Bu “kült değeri” taşıma durumu yazara göre; sadece nesnelerle de ilgili değil. O, özellikle sosyal medya ortamında kült değeri taşıyan insan simasının fotoğraftan çoktan kaybolduğunu düşünüyor. Çünkü bu fotoğraflar photoshop çağı ürünleri ve “insan siması”nı tamamen “sergi değeri”ne indirgeyen bir durum içeriyorlar. Katılmamız gereken bir fikir bana kalırsa bu, çünkü photoshop sayesinde pürüzsüz simayı görülmeye açarken, onun kişiyi kendi bedeninden uzaklaştırdığını da göz ardı edemeyiz, ayrıca “şeffaflık toplumu”nun bizi ittiği bu durum, kendi bedenimizi “sergi değeri” ile ölçmemize sebep olur. Böylece bir nevi bedenin de meta değeri kazandığını söylememiz gerek. Oysa fotoğraf Roland Barthes’ın deyimiyle; “zamanın olumsuzluğunun oluşturucu öğe olduğu bir yaşam biçimi arasında bağlantı kurar.” Ancak bu Byung-Chul Han’a göre, fotoğrafçılığın teknolojik koşullarıyla bu durumda analog oluşuyla ilgilidir. Çünkü dijital fotoğrafçılık yine bahsettiğimiz “olumluluk toplumu” ile ilişkilenir, “insan simasını” düzleştirir, kederden ve pürüzden arındırır, zamansız bir düzleme taşır. Yani bireye sergi nesnesi olabilmenin imkânını sunar. Sergilemenin getirdiği şeffaflık yüzü siler, insanın kendisi olma imkânını elinden alır. Yine yazarın dikkat çektiği gibi bu şiddettir çünkü şeffaflık mecburiyeti dayatılır ve şeffaf olduğun kadar görünür olursun, görünür olmadığın kadar da şüpheli.

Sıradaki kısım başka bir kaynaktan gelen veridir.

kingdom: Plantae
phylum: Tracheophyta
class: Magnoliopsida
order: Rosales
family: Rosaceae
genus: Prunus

“Şeffaflık toplumu”nun bir diğer getirisi ise gizemi kaybettirmesi olarak çıkıyor karşımıza. Şeffaflık şeylerden ve bedenden cazibeyi alarak onu çıplak hâle getiriyor. Bu çıplaklık hayal gücünü, fanteziyi elimizden aldığı gibi yorumu ve anlatıyı da etkiliyor. Çünkü her şeyin şeffaf olması ortaya anlatılacak, yorumlanacak üzerine düş kurulacak bir şey bırakmıyor. Kitapta Simmel’in şu cümlesinin ifade ettiği gibi: “Sadece hayatımızın temeli olarak belli oranda doğru ve yanlışa değil, hayatımızın öğelerinin düzenlenişinde aynı oranda berraklık ve belirsizliğe de ihtiyaç duyan bir yapımız vardır.” Her şeyin apaçık ortada olduğu bir dünya veya insan bana kalırsa anlamsızlığın, boşluğun temsili durumuna gelir çünkü insanın belirsizliğe ve bilinemeyene de ihtiyacı vardır. Gizemi alınmış dünya veya insan tatsız tuzsuz bir şey durumuna düşer ve büyü kaybolur. “Şeffaflık toplumu” kavramı ve Byung-Chul Han’ın dikkat çekmeye çalıştığı durumun sonuçlarından birisi de bu benim fikrimce.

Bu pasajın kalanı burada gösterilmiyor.